- Task to carry out -
In the data that follows, each entry is to be restated exactly.
..........
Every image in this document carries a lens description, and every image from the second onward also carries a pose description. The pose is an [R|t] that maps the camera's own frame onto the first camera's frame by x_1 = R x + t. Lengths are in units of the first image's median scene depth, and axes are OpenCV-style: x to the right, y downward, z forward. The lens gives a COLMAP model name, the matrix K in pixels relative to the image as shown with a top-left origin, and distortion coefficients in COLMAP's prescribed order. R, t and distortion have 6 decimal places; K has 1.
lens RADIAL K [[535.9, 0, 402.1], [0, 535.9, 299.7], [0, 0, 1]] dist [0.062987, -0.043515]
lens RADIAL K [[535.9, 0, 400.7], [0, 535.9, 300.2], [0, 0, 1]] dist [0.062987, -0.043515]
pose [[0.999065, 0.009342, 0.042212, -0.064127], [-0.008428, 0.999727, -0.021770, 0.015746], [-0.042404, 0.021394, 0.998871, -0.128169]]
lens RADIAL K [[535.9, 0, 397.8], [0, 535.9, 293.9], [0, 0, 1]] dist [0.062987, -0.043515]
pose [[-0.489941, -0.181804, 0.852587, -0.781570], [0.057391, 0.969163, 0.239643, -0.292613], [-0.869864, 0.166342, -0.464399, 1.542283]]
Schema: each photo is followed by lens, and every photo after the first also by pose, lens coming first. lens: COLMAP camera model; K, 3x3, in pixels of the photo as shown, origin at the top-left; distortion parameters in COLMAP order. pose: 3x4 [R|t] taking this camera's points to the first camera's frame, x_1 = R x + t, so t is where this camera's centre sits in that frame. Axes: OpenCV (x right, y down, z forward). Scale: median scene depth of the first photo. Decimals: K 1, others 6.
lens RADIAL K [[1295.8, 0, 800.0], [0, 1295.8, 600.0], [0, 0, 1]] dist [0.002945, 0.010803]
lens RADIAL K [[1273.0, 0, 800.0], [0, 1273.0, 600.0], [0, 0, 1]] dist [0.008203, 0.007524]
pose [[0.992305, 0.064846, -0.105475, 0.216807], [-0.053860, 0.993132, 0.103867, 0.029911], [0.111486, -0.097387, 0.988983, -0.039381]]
..........
- Solved exercise -
Every image in this document carries a lens description, and every image from the second onward also carries a pose description. The pose is an [R|t] that maps the camera's own frame onto the first camera's frame by x_1 = R x + t. Lengths are in units of the first image's median scene depth, and axes are OpenCV-style: x to the right, y downward, z forward. The lens gives a COLMAP model name, the matrix K in pixels relative to the image as shown with a top-left origin, and distortion coefficients in COLMAP's prescribed order. R, t and distortion have 6 decimal places; K has 1.
lens RADIAL K [[535.9, 0, 402.1], [0, 535.9, 299.7], [0, 0, 1]] dist [0.062987, -0.043515]
lens RADIAL K [[535.9, 0, 400.7], [0, 535.9, 300.2], [0, 0, 1]] dist [0.062987, -0.043515]
pose [[0.999065, 0.009342, 0.042212, -0.064127], [-0.008428, 0.999727, -0.021770, 0.015746], [-0.042404, 0.021394, 0.998871, -0.128169]]
lens RADIAL K [[535.9, 0, 397.8], [0, 535.9, 293.9], [0, 0, 1]] dist [0.062987, -0.043515]
pose [[-0.489941, -0.181804, 0.852587, -0.781570], [0.057391, 0.969163, 0.239643, -0.292613], [-0.869864, 0.166342, -0.464399, 1.542283]]
Schema: each photo is followed by lens, and every photo after the first also by pose, lens coming first. lens: COLMAP camera model; K, 3x3, in pixels of the photo as shown, origin at the top-left; distortion parameters in COLMAP order. pose: 3x4 [R|t] taking this camera's points to the first camera's frame, x_1 = R x + t, so t is where this camera's centre sits in that frame. Axes: OpenCV (x right, y down, z forward). Scale: median scene depth of the first photo. Decimals: K 1, others 6.
lens RADIAL K [[1295.8, 0, 800.0], [0, 1295.8, 600.0], [0, 0, 1]] dist [0.002945, 0.010803]
lens RADIAL K [[1273.0, 0, 800.0], [0, 1273.0, 600.0], [0, 0, 1]] dist [0.008203, 0.007524]
pose [[0.992305, 0.064846, -0.105475, 0.216807], [-0.053860, 0.993132, 0.103867, 0.029911], [0.111486, -0.097387, 0.988983, -0.039381]]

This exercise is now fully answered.